The heat poses a serious health risk, as people will need to take precautions to avoid heat-related illness. In Britain, few homes, apartments, schools or small businesses have air conditioning, making residents particularly vulnerable.

Extreme heat is also endangering the environment and homes, with wildfires raging in Portugal, Spain and France.

British authorities have described it as a “national emergency” and southern Britain is under an “extreme” heat warning for the first time on record.

London Underground subway passengers are being advised not to travel Monday and Tuesday, because the heat is expected to affect rails and might cause delays, authorities said.

Already deadly heat; raging wildfires

In Spain, 237 deaths have occurred due to high temperatures this month, according to the country’s Carlos III Institute, which records temperature-related fatalities daily.

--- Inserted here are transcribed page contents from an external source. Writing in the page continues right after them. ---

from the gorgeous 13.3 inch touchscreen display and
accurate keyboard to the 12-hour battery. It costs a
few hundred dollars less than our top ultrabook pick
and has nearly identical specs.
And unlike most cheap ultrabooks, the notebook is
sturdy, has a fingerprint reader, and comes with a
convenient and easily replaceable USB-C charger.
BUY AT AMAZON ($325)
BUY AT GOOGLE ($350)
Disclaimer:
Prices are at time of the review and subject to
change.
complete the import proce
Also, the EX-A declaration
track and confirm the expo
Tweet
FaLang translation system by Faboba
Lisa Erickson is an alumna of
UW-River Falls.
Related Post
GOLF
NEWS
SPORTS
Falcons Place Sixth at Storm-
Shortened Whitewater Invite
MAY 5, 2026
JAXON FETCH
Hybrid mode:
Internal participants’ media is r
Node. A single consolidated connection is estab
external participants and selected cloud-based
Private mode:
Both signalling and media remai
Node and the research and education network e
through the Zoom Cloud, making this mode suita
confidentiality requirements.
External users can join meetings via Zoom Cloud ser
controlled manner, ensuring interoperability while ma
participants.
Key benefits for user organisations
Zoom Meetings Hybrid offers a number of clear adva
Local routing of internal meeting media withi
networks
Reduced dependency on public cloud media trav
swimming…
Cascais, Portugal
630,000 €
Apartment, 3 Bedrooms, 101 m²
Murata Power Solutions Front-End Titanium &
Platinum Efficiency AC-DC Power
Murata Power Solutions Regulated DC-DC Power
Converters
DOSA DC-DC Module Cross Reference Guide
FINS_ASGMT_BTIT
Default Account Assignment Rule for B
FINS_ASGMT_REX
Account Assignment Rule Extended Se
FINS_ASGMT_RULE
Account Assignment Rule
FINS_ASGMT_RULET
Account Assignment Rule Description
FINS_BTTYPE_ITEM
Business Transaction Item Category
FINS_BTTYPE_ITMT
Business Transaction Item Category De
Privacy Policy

The heat has helped fuel raging wildfires in multiple countries:

  • In France, firefighters struggled Saturday to contain a huge wildfire that raced across pine forests in the Bordeaux region for a fifth straight day.
  • In Portugal, more than 160 people have been injured by wildfires and hundreds have been forced to evacuate. The pilot of a firefighting plane also died when his plane crashed.
  • Spain is also battling several wildfires, including two that have burned about 18,200 acres and caused around 3,000 people to be evacuated.

How hot will it get in Britain, Portugal, Spain?

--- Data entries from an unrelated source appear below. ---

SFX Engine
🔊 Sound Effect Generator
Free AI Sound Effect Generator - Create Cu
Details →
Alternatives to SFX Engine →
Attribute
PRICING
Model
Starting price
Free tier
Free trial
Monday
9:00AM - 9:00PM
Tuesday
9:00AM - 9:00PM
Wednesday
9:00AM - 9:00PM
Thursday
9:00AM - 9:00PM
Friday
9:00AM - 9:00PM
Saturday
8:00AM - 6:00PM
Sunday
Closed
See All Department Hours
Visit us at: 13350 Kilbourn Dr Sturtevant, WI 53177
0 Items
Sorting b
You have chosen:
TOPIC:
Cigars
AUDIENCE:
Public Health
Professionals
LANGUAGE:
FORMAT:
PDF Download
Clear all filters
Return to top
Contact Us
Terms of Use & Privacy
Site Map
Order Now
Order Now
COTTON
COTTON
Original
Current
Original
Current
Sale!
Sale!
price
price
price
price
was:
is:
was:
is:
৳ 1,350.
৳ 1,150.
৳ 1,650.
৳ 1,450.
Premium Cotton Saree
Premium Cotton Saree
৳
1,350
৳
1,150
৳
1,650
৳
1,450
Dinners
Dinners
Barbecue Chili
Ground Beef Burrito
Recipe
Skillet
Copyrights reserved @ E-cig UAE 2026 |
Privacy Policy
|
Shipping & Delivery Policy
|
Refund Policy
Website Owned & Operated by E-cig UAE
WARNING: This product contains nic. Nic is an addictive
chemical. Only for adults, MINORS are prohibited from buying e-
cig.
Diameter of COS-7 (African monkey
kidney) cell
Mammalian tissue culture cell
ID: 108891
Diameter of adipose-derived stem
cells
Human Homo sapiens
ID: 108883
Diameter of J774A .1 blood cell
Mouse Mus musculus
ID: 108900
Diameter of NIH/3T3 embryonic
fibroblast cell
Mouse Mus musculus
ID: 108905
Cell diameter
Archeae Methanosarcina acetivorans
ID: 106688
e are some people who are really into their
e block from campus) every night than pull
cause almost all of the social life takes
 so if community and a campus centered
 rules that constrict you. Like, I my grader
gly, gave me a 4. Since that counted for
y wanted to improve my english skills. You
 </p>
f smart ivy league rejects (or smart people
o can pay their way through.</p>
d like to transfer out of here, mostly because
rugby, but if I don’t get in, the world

British authorities issued their first ever “red” warning for extreme heat, declaring a national emergency as forecasters predict record temperatures will put people, even those who are otherwise healthy, at risk of serious illness and death without proper precautions.

  • In the U.K., the warning covers Monday and Tuesday, when temperatures in southeast Britain, home to London, may reach 104 degrees Fahrenheit . The British record is 101.7 degrees, set in 2019.
  • Temperatures in the interior of the Portugal were forecast to hit 111 degrees Fahrenheit, and could reach as much as 120 degrees in coming days, according to AccuWeather.
  • Sevilla, Spain has been a particularly hot spot, recording a temperature of 105 for nine consecutive days. Parts of the country could next reach 120, according to AccuWeather.

Leaders point to climate change

The chances of temperatures like those forecast are already 10 times higher than they would have been without the influence of human activity, said Nikos Christidis, a climate scientist with the U.K.’s Met Office.

“We hoped we wouldn’t get to this situation, but for the first time ever we are forecasting greater than 40°C (104°F) in the U.K.,” Christidis said. “In a recent study we found that the likelihood of extremely hot days in the U.K. has been increasing and will continue to do so during the course of the century.”

The U.K. Health Security Agency increased its own hot weather alert to the highest level, putting it to “national emergency.” The warning system was created in 2004, when concerns about climate change spurred authorities to develop their first plan to protect the public from severe heat.